• [Given task]
List each form that the design sketch could take, according to the text on preparing a community for epidemics below.

• [Excerpted text]
■ ■ ■ ■

This “Design sketch” arose for Case 3 for the session, “Gathering into Community,” of Design for Living Complexities, a case that involved “Learning from experience in the past and elsewhere to prepare one’s community for epidemics that may or may not happen”—see further description to follow and woven into the sketch.
The design sketch could be a plan with timeline, or a method of gathering people together, or a resource package (e.g., key issues, concepts, arguments, evidence, references, websites, summaries of case studies, quotes, images, organizations, people to contact, research already under way, research questions and proposals), or a portfolio of images to stir discussion, or…
(This proposal fits under “a method of gathering people together” and of assembling resources.)
Initiate a series of Collaborative Explorations (CEs *) in one’s community (**) on a range of angles on epidemics (***) and community responses (****). The stated goals would be a) to “learn… from experience in the past and elsewhere”; b) foster a culture of learning and provide a structure for learning – rapid learning if need be – to prepare to resist the mode of interacting that often occurs during crises, namely, to arm people who then obey orders without judgement (and often with strong biases [e.g., National Guard in New Orleans after Katrina]). CEs could spin off action groups, but this is not one of the stated goals; a prospective participant can see themselves making time to engage with learning without having to fit more into their lives (unless or until they were ready).

■ ■ ■ ■

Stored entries

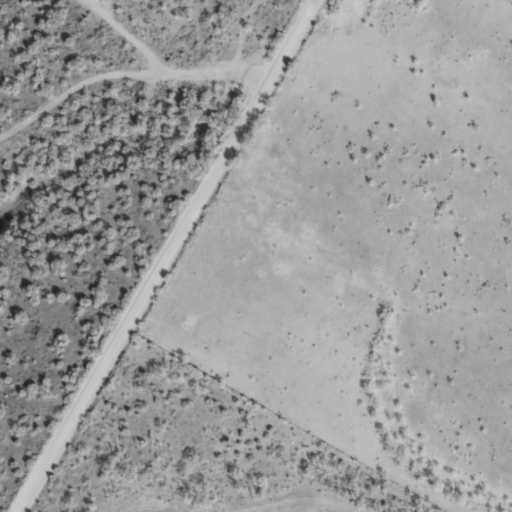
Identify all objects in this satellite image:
road: (119, 67)
road: (189, 258)
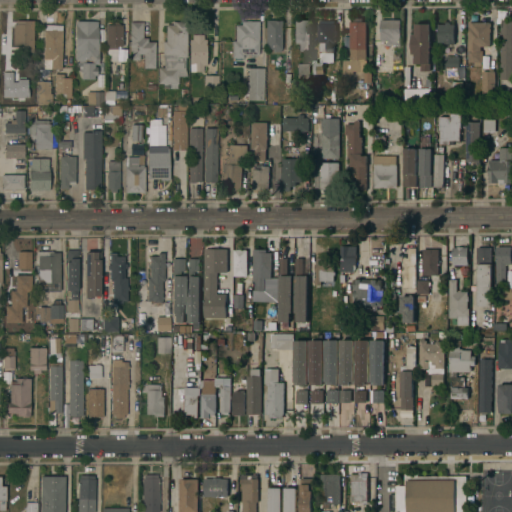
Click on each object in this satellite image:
building: (390, 31)
building: (22, 32)
building: (389, 32)
building: (445, 32)
building: (301, 33)
building: (444, 33)
building: (23, 34)
building: (273, 34)
building: (477, 34)
building: (271, 35)
building: (300, 35)
building: (326, 35)
building: (245, 38)
building: (112, 39)
building: (244, 39)
building: (476, 39)
building: (325, 41)
building: (112, 42)
building: (355, 43)
building: (419, 43)
building: (140, 44)
building: (420, 44)
building: (51, 46)
building: (140, 46)
building: (86, 47)
building: (85, 48)
building: (355, 48)
building: (504, 49)
building: (505, 49)
building: (197, 52)
building: (172, 53)
building: (195, 53)
building: (173, 54)
building: (47, 61)
building: (449, 61)
building: (450, 66)
building: (318, 68)
building: (301, 69)
building: (302, 70)
building: (396, 73)
building: (367, 75)
building: (4, 79)
building: (210, 80)
building: (316, 80)
building: (487, 80)
building: (487, 82)
building: (255, 83)
building: (61, 84)
building: (254, 84)
building: (61, 86)
building: (151, 87)
building: (456, 90)
building: (183, 92)
building: (42, 93)
building: (138, 94)
building: (416, 95)
building: (419, 95)
building: (108, 96)
building: (93, 97)
building: (94, 97)
building: (228, 109)
building: (86, 111)
building: (87, 111)
building: (110, 111)
building: (111, 113)
building: (14, 123)
building: (15, 123)
building: (294, 123)
building: (294, 123)
building: (487, 124)
building: (487, 125)
building: (179, 127)
building: (449, 127)
building: (448, 129)
building: (177, 130)
building: (135, 131)
building: (41, 132)
building: (39, 134)
building: (330, 137)
building: (329, 138)
building: (258, 140)
building: (378, 140)
building: (257, 141)
building: (470, 141)
building: (472, 141)
building: (62, 142)
building: (13, 150)
building: (12, 151)
building: (194, 154)
building: (209, 154)
building: (193, 155)
building: (208, 155)
building: (356, 155)
building: (91, 158)
building: (355, 159)
building: (90, 160)
building: (157, 161)
building: (157, 163)
building: (232, 165)
building: (233, 166)
building: (409, 166)
building: (501, 166)
building: (408, 167)
building: (424, 167)
building: (425, 167)
building: (500, 167)
building: (438, 169)
building: (66, 170)
building: (437, 170)
building: (65, 171)
building: (383, 171)
building: (384, 171)
building: (113, 172)
building: (290, 172)
building: (289, 173)
building: (37, 174)
building: (38, 174)
building: (133, 174)
building: (134, 174)
building: (329, 174)
building: (328, 175)
building: (112, 176)
building: (259, 178)
building: (260, 178)
building: (10, 181)
building: (12, 181)
road: (256, 218)
building: (0, 249)
building: (458, 255)
building: (459, 255)
building: (347, 257)
building: (345, 258)
building: (24, 259)
building: (23, 260)
building: (239, 261)
building: (428, 261)
building: (429, 261)
building: (501, 261)
building: (238, 263)
building: (500, 263)
building: (192, 266)
building: (260, 267)
building: (0, 268)
building: (259, 268)
building: (408, 268)
building: (406, 269)
building: (47, 271)
building: (47, 271)
building: (322, 271)
building: (323, 272)
building: (92, 273)
building: (91, 275)
building: (483, 276)
building: (483, 276)
building: (155, 277)
building: (116, 278)
building: (117, 278)
building: (154, 278)
building: (71, 279)
building: (70, 282)
building: (213, 282)
building: (212, 283)
building: (422, 286)
building: (420, 287)
building: (272, 289)
building: (176, 290)
building: (299, 290)
building: (177, 291)
building: (192, 291)
building: (284, 292)
building: (300, 292)
building: (366, 292)
building: (506, 293)
building: (18, 298)
building: (284, 298)
building: (391, 298)
building: (421, 298)
building: (16, 299)
building: (192, 299)
building: (237, 300)
building: (456, 303)
building: (456, 304)
building: (407, 306)
building: (406, 308)
building: (55, 311)
building: (49, 314)
building: (376, 322)
building: (110, 323)
building: (162, 323)
building: (70, 324)
building: (72, 324)
building: (85, 324)
building: (162, 324)
building: (108, 325)
building: (499, 325)
building: (1, 326)
building: (410, 327)
building: (441, 334)
building: (69, 340)
building: (220, 340)
building: (281, 340)
building: (280, 341)
building: (115, 342)
building: (53, 344)
building: (162, 344)
building: (161, 345)
building: (505, 352)
building: (504, 353)
building: (7, 357)
building: (6, 358)
building: (431, 358)
building: (35, 359)
building: (36, 359)
building: (459, 360)
building: (314, 361)
building: (330, 361)
building: (345, 361)
building: (300, 362)
building: (315, 362)
building: (329, 362)
building: (345, 362)
building: (361, 362)
building: (376, 362)
building: (377, 363)
building: (458, 363)
building: (360, 369)
building: (94, 370)
building: (299, 372)
building: (407, 379)
building: (484, 385)
building: (54, 386)
building: (483, 386)
building: (118, 387)
building: (74, 388)
building: (74, 388)
building: (117, 388)
building: (53, 389)
building: (405, 390)
building: (223, 392)
building: (459, 392)
building: (273, 393)
building: (457, 393)
building: (252, 394)
building: (272, 394)
building: (316, 395)
building: (19, 396)
building: (213, 396)
building: (301, 396)
building: (315, 396)
building: (332, 396)
building: (336, 396)
building: (344, 396)
building: (359, 396)
building: (376, 396)
building: (377, 396)
building: (18, 397)
building: (207, 398)
building: (246, 398)
building: (504, 398)
building: (505, 398)
building: (153, 399)
building: (152, 400)
building: (189, 401)
building: (238, 401)
building: (93, 403)
building: (94, 403)
building: (190, 404)
road: (255, 444)
road: (260, 477)
park: (444, 478)
building: (215, 486)
building: (148, 487)
building: (214, 487)
building: (358, 487)
building: (358, 487)
building: (150, 488)
building: (328, 488)
building: (329, 488)
building: (2, 492)
building: (248, 492)
building: (51, 493)
building: (84, 493)
building: (85, 493)
building: (432, 493)
building: (50, 494)
building: (188, 494)
building: (247, 494)
building: (305, 494)
building: (431, 494)
building: (186, 495)
building: (2, 496)
building: (304, 498)
building: (273, 499)
building: (274, 499)
building: (288, 499)
building: (290, 499)
building: (203, 503)
building: (30, 507)
building: (113, 509)
building: (114, 509)
building: (228, 511)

■ ■ ■ ■

• [Written solution]
- A plan with timeline
- A method of gathering people together
- A resource package
- A portfolio of images to stir discussion